8. Now, to answer Manzotti's question as to the reason why I will not take the "principle of the necessary relation" that far (cf. Manzotti's abstract and paragraph 5) is first, that there is not a shred of evidence for the sort of "panpsychism" he advocates. More importantly, though, nothing is gained by confusing the epistemological assumptions of "the principle of the necessary relation" with such ontological entailments. On the contrary. Granted the arguments in paragraph 6 above, the conditions would quite simply vanish for distinguishing between cognition and description of material reality, and things in reality existing independently of being cognized and described. And, as a result, so would any well defined notions of 'reality', 'cognition and description of reality', and of 'reference' and 'truth'. That is, the consequences of the solution suggested by Manzotti would be exactly the same as those encountered in traditional dualist positions and their nonsensical solution of the Mind-Matter problems. Conversely, the clarity and consistency of the solution of the epistemological Mind- Reality problem proposed in my book would be lost - and hence the foundation on which to develop consistent psychological theories about human cognition, language and action.
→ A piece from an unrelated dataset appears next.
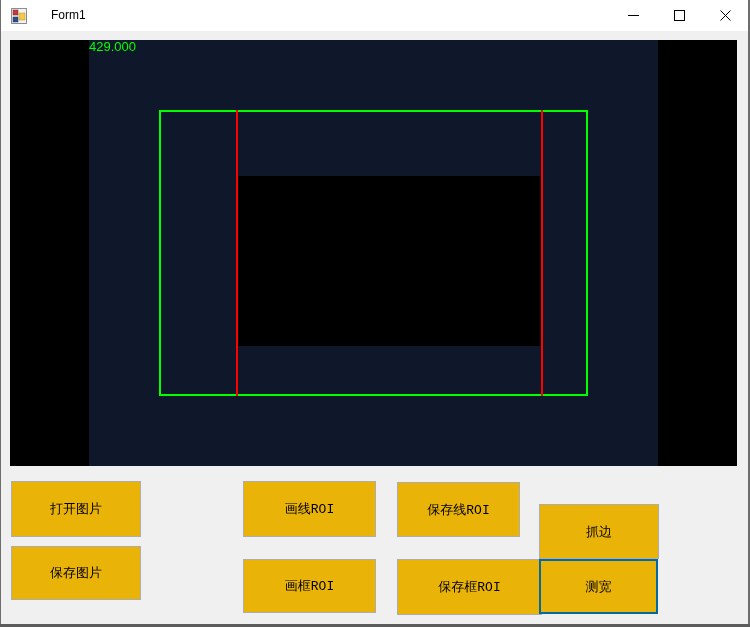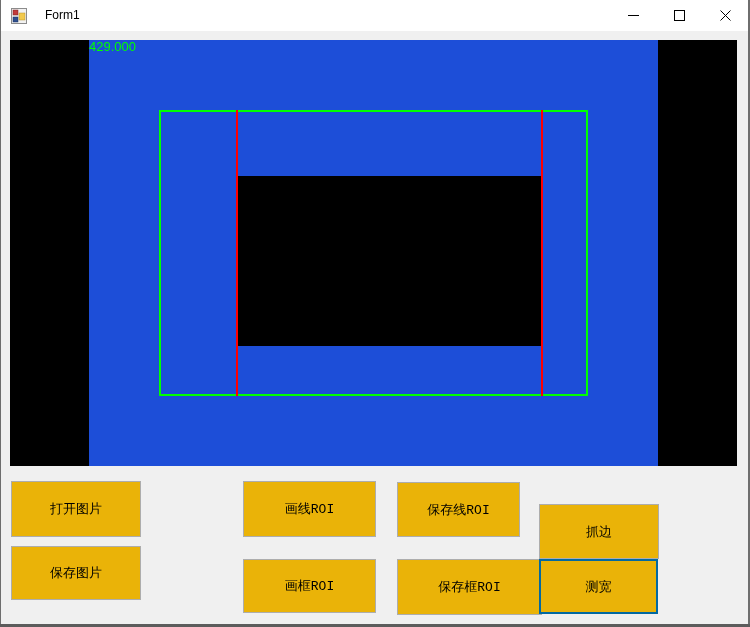"Form1" .title-text { margin-left: 18px -> 24px }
9. I appreciate Shanon's (2002) positive remarks about the intentions of my book to clarify epistemological and ontological issues of importance to psychological theorizing. His review is an outline of several "non- unorthodox", i.e. non-representational "minority views", which he takes to be distinguished precursors of his own views and the views argued in my book. Admittedly, all the views presented by Shanon could be said to stress the importance of understanding fundamental epistemological and ontological issues of concern to psychological theorising on cognition. That said, there is little common ground between them (i.e. between the views of, say, a Gibson, a Wittgenstein, a Vygotsky, a Merleau-Ponty, a Grof, a Chalmers, a Whitehead, a Maturana or a Varela) as to what this understanding amounts to, and little if any agreement as to the fundamental assumptions on which such understanding must build. The primary aim of my book is precisely to delineate such a common ground of assumptions. Not only assumptions which are intuitively reasonable, but which can be shown to be logically compelling. Assumptions, furthermore, by which to escape the confines of "the pendulum defining the history of ideas", and to enable a fresh start.
Manzotti, R. (2002). Why Physicalism and Constructivism will never be able to understand the Mind. Book review of Nini Praetorius on Cognition-Action. Psycologuy 13. (006) http://www.cogsci.soton.ac.uk/psyc-bin/newpsy?13.006
Praetorius, N. (2000). Principles of Cognition, Language and Action. Essays on the Foundations of a Science of Psychology. Dordrecht/London/New York: Kluwer Academic Press.